To avoid these problems you can synchronize your observations. Synchronizing will convert your irregular dataset to a regular dataset and an easy origin is chosen if possible. (The origin is the first timestamp of your dataset.) Converting your dataset to a regular dataset is performed by shifting the timestamp of an observation. For example, if a frequency of 5 minutes is assumed and the observation has a timestamp at 54 minutes and 47 seconds, the timestamp is shifted to 55 minutes. A certain maximal threshold needs to be set to avoid observations being shifted too much. This threshold is called the tolerance and it indicates what the maximal time-translation error can be for one observation timestamp.
Synchronizing your observations can be performed with he sync_observations()
method. As an argument of this function you must provide a tolerance.
Example#
Let’s take an example dataset with Netatmo(*) data. These data are known for having irregular timestamps. On average the time resolution is 5 minutes. In the data file, we can see that there are 4320 observational records. However, when we import it into the toolkit, only 87 observational records remain:
(*) Netatmo is a commercial company that sells automatic weather stations for personal use.
#code illustration
#initialize dataset
your_dataset = metobs_toolkit.Dataset()
#specify paths
dataset.update_settings(
input_data_file=' .. path to netatmo data ..',
data_template_file=' .. template file .. ',
)
#import the data
dataset.import_data_from_file()
print(dataset)
Dataset instance containing:
*1 stations
*['temp', 'humidity'] observation types
*87 observation records
*0 records labeled as outliers
*85 gaps
*0 missing observations
*records range: 2021-02-27 08:56:22+00:00 --> 2021-03-13 18:45:56+00:00 (total duration: 14 days 09:49:34)
The toolkit assumes a certain value for the frequency for each station. We can find this in the .metadf attribute:
print(dataset.metadf['dataset_resolution'])
name
netatmo_station 0 days 00:05:00
Name: dataset_resolution, dtype: timedelta64[ns]

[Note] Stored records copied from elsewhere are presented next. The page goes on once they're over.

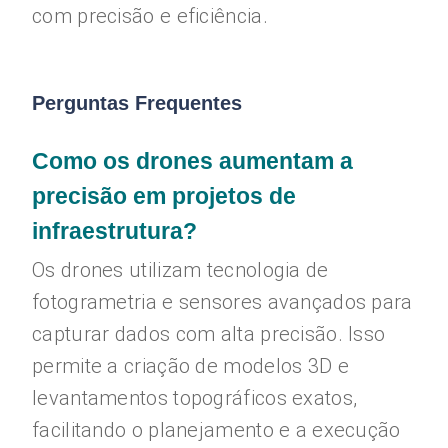
com precisão e eficiência.
Perguntas Frequentes
Como os drones aumentam a
precisão em projetos de
infraestrutura?
Os drones utilizam tecnologia de
fotogrametria e sensores avançados para
capturar dados com alta precisão. Isso
permite a criação de modelos 3D e
levantamentos topográficos exatos,
facilitando o planejamento e a execução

We can synchronize the dataset using this code example:
# Code illustration
# Initialize dataset
your_dataset = metobs_toolkit.Dataset()
# Specify paths
dataset.update_settings(
input_data_file=' .. path to netatmo data ..',
data_template_file=' .. template file .. ',
)
# Import the data
dataset.import_data_from_file(**testdata[use_dataset]['kwargs'])
# Syncronize the data with a tolerance of 3 minutes
dataset.sync_observations(tolerance='3min')
print(dataset)
Dataset instance containing:
*1 stations
*['temp', 'humidity'] observation types
*4059 observation records
*938 records labeled as outliers
*0 gaps
*92 missing observations
*records range: 2021-02-27 08:55:00+00:00 --> 2021-03-13 18:45:00+00:00 (total duration: 14 days 09:50:00)
# Note: the frequency is not changed
print(dataset.metadf['dataset_resolution'])
name
netatmo_station 0 days 00:05:00
Name: dataset_resolution, dtype: timedelta64[ns]
The sync_observations()
method can also
be used to synchronize the time series of multiple stations. In that case, the method works by trying to find stations with similar
resolutions, finding an origin that works for all stations in this group, and creating a regular time series.